The third major blow in Angela’s life came last year when she miscarried baby Isla Grace. Before the miscarriage, Angela and her husband were told the baby had Down’s Syndrome and a chromosomal defect.
“Life is fragile, you don’t have control over everything and it’s OK. I had to learn that the hard way.” At the end of an emotional interview, Angela reveals she is expecting a baby.
Fr Paddy Byrne
Carlow native, Fr Paddy Byrne (42), who is known as the “tweeting priest”, opens up about his life since joining the priesthood. He says most priests are getting their “old age pensions”. He thinks the church should be open to allowing priests marry.
“We do need young men. I really think we need younger men to come with us but perhaps that’s only half the lung of the church.

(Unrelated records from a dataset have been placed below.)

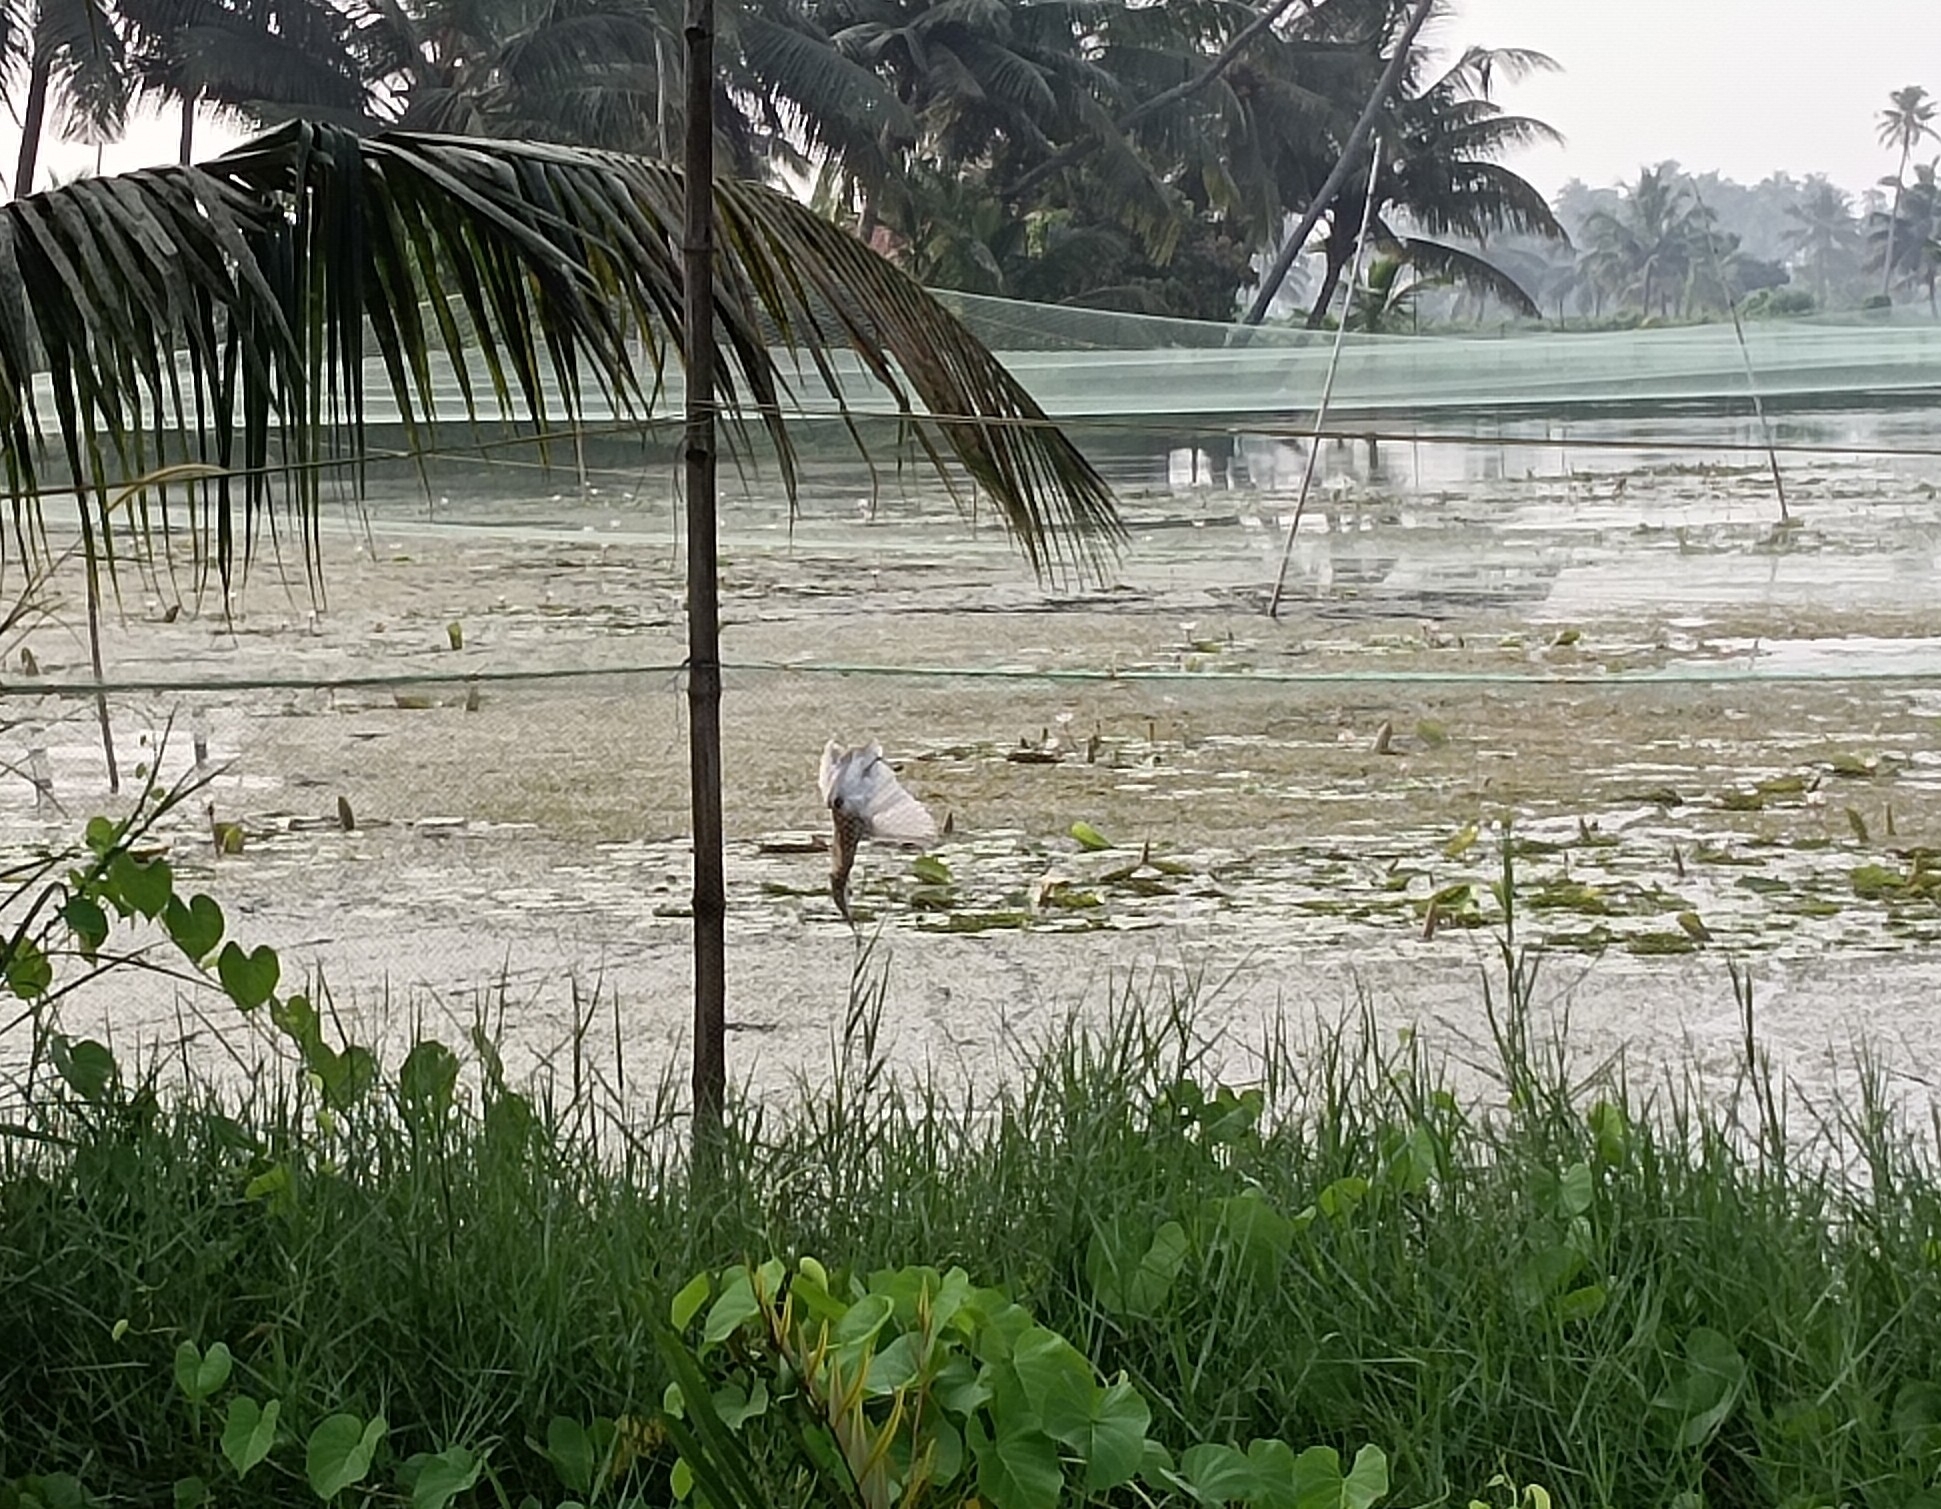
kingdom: Animalia
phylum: Chordata
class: Aves
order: Pelecaniformes
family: Ardeidae
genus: Ardeola
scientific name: Ardeola grayii
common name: Indian pond heron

Where I work in Portlaoise, where I have served in Newbridge, where I have served in Bagenalstown, the vast, vast majority of people who are involved in service in church are women.
I often wonder what is it like to be a woman, particularly an 18-year-old or 25-year-old who has a vocation to become a priest. I think that’s a bigger question.”
Be Not Afraid will air Saturday mornings at 9am from 21 January, repeated each Thursday night from 11pm.